Arrestati in Campania tre terroristi islamici: «Erano pronti a tutto»

Claudia Passa

da Roma

Erano pronti a unirsi ai «fratelli» in Irak, per partecipare alla «guerra santa» e immolarsi nel nome del jihad contro il «nemico» occidentale. Nello stesso tempo, erano dediti allo studio di un piano terroristico «di più ampio respiro», da mettere a segno nel nostro Paese. Di qui l’accusa di terrorismo internazionale che ha portato la Procura di Salerno a emettere tre ordinanze di custodia cautelare in carcere nei confronti di altrettanti algerini sospettati di far parte di una cellula collegata col Gruppo salafita per la predicazione e il combattimento.
Due dei presunti terroristi, Rabah Achour e Samir Tartag, immigrati con regolare permesso di soggiorno e impiegati in lavori stagionali, sono stati fermati ieri dai carabinieri del Ros fra Curingia (provincia di Catanzaro) e Capaccio Scalo (provincia di Salerno). Al terzo, Yamine Bourhama, il provvedimento è stato notificato nel carcere di Napoli, dov’è rinchiuso dalla metà di novembre quando venne fermato dagli stessi militari del reparto d’eccellenza dell’Arma, assieme a due connazionali di Brescia, cui il gip non convalidò l’accusa di terrorismo, confermata successivamente a Napoli.
L’indagine del Ros denominata «Marina» (costola dell’operazione «Full Moon») prende le mosse a Salerno nel settembre 2004, seguendo le tracce della presunta cellula napoletana. Intercettazioni e pedinamenti convincono gli investigatori che all’organizzazione siano da addebitare, oltre alla «coltivazione» di propositi terroristici in Italia e all’estero, le attività collaterali di sostegno e supporto all’attività eversiva di matrice islamica. Dalla capacità di realizzare ordigni esplosivi alla falsificazione dei documenti, dalla raccolta dei fondi per l’autofinanziamento al proselitismo. È un questo contesto che i militari del Ros intercettano Achour mentre esorta un connazionale ad essere «un kamikaze», a «lasciar perdere l’euro... lo sporco denaro...».
Al vaglio del gip di Salerno è finito anche il carteggio assemblato dalla Procura di Napoli, comprese le conversazioni «captate» da una microspia piazzata in un locale di via Tavernelle in quel di Carpaccio. Ignaro d’essere ascoltato, Samir dice a Yamine: «L’Italia... di Sharm el Sheik, se li raggiungeranno così in Tunisia, ci sono molti italiani in Tunisia... Piangerete da soli». Quanto alle «competenza» interne all’organizzazione, se a Bourhama gli inquirenti riconoscono il ruolo di coordinatore e di «collegamento» con i nuclei di Milano, Brescia, Vicenza e Napoli, i due connazionali sono accusati d’aver svolto, grazie al rapporto privilegiato col «capo», attività di «promozione» per la cellula salafita. Nelle conversazioni intercettate il Ros ha individuato espliciti riferimenti a ipotetici atti di violenza da mettere a segno contro istituzioni o rappresentanti degli Stati Uniti («...bisogna colpire l’America... col sangue, col sangue vi vinceremo...»), e ad azioni tali da superare l’effetto dell’11 settembre.
Gli arresti di ieri - ha spiegato il comandante del Ros, generale Giampaolo Ganzer - rappresentano «un tassello di un’indagine autonoma, collegata dal punto di vista investigativo ad un’inchiesta che riguarda le cellule salafite sparse sul territorio italiano». Le cellule, spiega ancora Ganzer, «erano pronte a trasferirsi in Irak per azioni terroristiche anche suicide, e contemporaneamente studiavano azioni di più ampio respiro sul territorio italiano».

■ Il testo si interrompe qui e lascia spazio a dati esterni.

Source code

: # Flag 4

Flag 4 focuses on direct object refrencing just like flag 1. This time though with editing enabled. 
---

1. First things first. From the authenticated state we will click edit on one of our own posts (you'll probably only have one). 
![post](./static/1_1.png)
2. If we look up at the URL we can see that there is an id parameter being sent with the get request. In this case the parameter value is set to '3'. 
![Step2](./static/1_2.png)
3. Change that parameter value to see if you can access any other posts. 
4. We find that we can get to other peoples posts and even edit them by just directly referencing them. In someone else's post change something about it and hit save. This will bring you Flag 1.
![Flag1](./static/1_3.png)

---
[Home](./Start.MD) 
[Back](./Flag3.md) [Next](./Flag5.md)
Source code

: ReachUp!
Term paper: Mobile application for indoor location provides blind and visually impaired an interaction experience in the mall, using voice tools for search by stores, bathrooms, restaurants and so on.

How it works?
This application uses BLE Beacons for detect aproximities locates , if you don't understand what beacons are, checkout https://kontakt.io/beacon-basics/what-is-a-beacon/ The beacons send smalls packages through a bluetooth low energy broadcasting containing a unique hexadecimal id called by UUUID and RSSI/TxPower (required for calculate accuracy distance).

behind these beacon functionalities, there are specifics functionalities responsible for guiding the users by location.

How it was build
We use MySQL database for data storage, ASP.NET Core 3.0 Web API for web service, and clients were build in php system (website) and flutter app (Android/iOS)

Con i carabinieri e col loro comandante Luciano Gottardo si è congratulato il ministro Pisanu, per la «brillante operazione» che «si colloca in un’indagine ad ampio raggio che si è avvalsa della collaborazione di altri Paesi». Un’operazione che «conferma l’impegno assiduo delle nostre forze dell’ordine e dei nostri Servizi di informazione contro la minaccia terroristica che incombe sull’Italia e sull’Europa».